Investigate and decide the representation of languages and variants in Lexeme entities
Open, MediumPublic

Description

We need to specify:

  • the "language" of a Lexeme
  • the "language" of each Term of a multi-variant lemma (and Term representation, and Sense glosse)

There are essentially two options for representing a language or variant:

  • an ISO code, or a IETF language tag
  • a Q-Item reference (possibly mapped to an ISO code or IETF tag somehow)

There are several kinds of variants, mainly:

  • spellings
  • scripts
  • dialects

Of these combinations:

  • some have valid IETF tags
  • others have a valid fall-back tag
  • others don't have valid tags (or would have internal tags)

There are several aspects that need to be considered:

  • (A) input of language/variant for a term
  • (B) definition of applicable IETF tag/update of tag for a language variant
  • (C) output

(C) For representing lemmas (and representations and glosses) in HTML and RDF, we need IETF tags ISO language codes. We can put ISO codes int Statements of items about languages, but then these statements must not change. We can make up ISO codes from Q-Ids, e.g. qqd-Q7832478, but that's not very useful, since consumers don't understand them.

Currently, monolingual text uses:

  • (A) input in the form of code or selection from list of names
  • (B) definition in a special (internal table), mostly based on existing interface language and update through a somewhat time-consuming and opaque procedure.
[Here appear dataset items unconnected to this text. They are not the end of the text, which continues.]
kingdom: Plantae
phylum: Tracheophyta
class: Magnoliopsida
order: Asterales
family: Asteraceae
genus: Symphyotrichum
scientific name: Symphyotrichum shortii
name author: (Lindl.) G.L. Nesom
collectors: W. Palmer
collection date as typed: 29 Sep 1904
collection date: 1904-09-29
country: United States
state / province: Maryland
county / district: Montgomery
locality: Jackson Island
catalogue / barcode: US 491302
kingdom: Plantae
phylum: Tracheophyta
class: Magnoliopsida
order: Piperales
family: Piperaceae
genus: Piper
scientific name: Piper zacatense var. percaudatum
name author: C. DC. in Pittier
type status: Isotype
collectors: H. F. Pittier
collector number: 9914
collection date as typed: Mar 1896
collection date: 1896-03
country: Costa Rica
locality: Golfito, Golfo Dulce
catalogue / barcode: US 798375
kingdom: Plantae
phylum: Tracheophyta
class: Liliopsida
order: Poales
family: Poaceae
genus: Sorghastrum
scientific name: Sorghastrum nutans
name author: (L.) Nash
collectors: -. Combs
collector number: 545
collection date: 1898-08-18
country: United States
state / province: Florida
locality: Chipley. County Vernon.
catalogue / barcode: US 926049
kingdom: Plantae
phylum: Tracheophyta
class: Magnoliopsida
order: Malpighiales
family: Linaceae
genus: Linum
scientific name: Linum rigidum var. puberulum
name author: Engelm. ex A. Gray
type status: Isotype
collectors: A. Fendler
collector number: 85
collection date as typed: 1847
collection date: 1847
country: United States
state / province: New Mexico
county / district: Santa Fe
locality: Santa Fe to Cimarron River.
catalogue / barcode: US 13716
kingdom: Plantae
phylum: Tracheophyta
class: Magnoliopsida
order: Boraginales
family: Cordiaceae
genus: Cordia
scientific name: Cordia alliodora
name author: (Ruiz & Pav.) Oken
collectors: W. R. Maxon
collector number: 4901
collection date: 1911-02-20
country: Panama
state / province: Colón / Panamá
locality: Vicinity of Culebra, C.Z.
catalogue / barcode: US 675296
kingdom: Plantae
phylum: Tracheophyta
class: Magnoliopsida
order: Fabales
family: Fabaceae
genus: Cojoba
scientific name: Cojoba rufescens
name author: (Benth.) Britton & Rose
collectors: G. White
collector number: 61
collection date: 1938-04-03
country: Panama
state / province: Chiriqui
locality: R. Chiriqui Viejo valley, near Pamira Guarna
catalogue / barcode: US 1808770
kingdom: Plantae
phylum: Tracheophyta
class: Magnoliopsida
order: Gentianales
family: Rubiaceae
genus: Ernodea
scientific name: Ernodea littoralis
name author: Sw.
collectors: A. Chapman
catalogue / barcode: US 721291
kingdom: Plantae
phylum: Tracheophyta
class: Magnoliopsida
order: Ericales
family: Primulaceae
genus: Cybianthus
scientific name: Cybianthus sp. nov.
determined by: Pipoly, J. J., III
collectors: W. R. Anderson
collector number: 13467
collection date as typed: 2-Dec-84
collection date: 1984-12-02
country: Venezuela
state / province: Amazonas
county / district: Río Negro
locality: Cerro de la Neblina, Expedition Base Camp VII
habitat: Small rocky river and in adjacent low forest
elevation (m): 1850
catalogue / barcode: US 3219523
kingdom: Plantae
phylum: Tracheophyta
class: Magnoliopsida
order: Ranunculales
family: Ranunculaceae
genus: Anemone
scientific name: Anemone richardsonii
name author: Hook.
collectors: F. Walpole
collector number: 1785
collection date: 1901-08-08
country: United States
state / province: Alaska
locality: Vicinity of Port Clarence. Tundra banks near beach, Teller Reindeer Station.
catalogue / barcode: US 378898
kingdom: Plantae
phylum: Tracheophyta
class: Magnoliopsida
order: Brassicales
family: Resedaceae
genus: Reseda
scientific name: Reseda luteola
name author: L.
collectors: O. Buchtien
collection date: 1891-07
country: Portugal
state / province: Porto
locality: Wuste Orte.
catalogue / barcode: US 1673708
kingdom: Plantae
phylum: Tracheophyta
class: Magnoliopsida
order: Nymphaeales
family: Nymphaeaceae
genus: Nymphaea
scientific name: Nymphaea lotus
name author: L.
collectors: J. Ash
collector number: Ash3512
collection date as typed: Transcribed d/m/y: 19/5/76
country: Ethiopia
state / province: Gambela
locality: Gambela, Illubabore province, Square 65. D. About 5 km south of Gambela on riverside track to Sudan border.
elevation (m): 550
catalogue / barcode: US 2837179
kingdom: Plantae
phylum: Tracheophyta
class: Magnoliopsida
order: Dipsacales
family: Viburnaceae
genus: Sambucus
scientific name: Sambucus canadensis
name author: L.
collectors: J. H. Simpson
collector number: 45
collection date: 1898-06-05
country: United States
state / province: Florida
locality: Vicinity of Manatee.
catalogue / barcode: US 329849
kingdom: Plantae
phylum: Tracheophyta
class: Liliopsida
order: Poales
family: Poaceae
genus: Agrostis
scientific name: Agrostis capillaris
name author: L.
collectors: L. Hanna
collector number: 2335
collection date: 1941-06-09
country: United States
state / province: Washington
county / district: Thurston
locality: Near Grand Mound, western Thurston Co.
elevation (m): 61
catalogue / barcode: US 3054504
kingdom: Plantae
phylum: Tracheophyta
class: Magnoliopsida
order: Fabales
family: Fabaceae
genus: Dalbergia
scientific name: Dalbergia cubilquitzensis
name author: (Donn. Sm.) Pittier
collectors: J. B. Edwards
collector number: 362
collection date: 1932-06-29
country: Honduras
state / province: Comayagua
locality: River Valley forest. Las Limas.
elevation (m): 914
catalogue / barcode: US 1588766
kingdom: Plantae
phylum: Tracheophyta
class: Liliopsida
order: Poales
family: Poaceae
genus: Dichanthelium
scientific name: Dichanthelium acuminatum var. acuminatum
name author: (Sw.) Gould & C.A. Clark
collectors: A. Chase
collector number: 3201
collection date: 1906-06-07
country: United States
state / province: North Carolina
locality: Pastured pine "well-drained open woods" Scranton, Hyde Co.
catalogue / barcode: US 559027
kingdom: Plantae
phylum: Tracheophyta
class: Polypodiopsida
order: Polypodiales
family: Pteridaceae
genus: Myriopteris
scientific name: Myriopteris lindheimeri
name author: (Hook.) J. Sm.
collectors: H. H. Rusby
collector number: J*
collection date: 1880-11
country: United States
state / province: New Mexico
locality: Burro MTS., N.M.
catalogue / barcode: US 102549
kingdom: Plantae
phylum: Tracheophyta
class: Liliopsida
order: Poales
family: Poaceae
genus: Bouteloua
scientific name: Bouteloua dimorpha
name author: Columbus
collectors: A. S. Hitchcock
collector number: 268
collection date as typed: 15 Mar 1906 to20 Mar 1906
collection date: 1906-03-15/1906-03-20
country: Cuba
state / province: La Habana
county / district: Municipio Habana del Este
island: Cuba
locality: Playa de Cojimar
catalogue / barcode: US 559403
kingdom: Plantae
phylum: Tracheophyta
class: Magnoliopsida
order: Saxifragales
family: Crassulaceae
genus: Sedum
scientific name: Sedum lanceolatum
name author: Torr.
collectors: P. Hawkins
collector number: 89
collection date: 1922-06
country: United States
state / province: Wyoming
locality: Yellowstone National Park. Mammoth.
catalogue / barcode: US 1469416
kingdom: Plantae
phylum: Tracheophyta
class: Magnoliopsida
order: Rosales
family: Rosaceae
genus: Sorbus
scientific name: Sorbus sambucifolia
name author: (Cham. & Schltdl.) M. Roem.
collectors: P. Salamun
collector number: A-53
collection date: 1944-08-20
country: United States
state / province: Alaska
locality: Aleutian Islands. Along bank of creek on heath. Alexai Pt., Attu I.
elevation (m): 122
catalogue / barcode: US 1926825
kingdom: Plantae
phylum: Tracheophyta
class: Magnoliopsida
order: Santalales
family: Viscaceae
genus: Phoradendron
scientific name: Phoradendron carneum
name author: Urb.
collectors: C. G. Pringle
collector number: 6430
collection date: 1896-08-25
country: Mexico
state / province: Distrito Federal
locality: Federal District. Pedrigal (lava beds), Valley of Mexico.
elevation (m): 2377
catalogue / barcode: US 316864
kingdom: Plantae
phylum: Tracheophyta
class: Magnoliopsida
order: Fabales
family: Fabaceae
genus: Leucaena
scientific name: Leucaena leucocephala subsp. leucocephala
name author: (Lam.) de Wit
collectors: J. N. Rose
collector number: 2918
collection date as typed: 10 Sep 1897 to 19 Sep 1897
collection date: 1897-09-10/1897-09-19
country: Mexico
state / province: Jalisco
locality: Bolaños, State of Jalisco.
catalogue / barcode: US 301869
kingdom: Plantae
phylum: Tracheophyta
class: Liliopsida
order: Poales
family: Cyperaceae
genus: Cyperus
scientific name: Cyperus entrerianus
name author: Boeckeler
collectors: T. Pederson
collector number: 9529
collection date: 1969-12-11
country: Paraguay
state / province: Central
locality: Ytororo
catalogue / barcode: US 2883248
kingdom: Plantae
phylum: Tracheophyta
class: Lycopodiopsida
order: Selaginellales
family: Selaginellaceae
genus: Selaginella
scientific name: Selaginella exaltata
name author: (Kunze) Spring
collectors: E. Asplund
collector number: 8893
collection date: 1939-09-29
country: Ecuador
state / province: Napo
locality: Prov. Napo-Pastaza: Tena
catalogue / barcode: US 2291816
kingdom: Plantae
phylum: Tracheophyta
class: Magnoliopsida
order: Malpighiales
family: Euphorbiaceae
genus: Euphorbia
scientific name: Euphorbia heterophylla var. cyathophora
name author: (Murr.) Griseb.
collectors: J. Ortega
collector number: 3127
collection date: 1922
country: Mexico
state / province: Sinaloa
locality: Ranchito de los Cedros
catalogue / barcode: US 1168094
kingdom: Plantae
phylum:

Only a few codes have accordingly been added.
  • (C) storage in the form of codes

Units (for quantities) might initially have followed a model similar to monolingual text, this has then been simplified to model using QIDs.

See also https://lists.wikimedia.org/pipermail/wikidata-tech/2016-November/001070.html and following.

Event Timeline

The French Wiktionary is currently using the fixed list approach for languages, administered by the community. We use ISO codes to represent languages almost everywhere (e.g. the title of a language section is {{langue|fr}}, which is displayed as "French"). We do not have identifiers for dialects and we usually use a geographic term. Not sure if those should be as controlled as languages.

I expanded the description above. Here a few precisions and an explanation of a possible solution.

  1. The other day we looked into the way that the dialect of Finnish place names should be specified (discussion, WP article on some).
  2. It seems that a few may have ISO codes/IETF tags, others don't. In the current way monolingual text codes work, I think one would first have to ask the relevant IETF appointed administrator for these tag to define a variant tag and then wait for WMDE to add them. Alternatively, if we leave the interface open as we do for new item, one could just make up a code on the fly. The later isn't really desirable.
  3. To ensure that the variant is identified, one would need to define it through a QID of an item. This as not all variants have IETF-tags or have IETF-tags known to Wikidata.
  4. Whenever possible, output should use IETF tags. These could be defined on the item of the language.
  5. If no IETF is defined, the item of the language could also offer a fallback. (just "fi" instead of "fi- hämäläismurteet"). Possibly a fallback could also be to "fi-x-QID".
  6. Once in a while, we could request new IETF tags for variants that need them.
  7. To simplify input by users (and bots/tools), it should be possible to input IETF tags (e.g. "de") instead of a QID.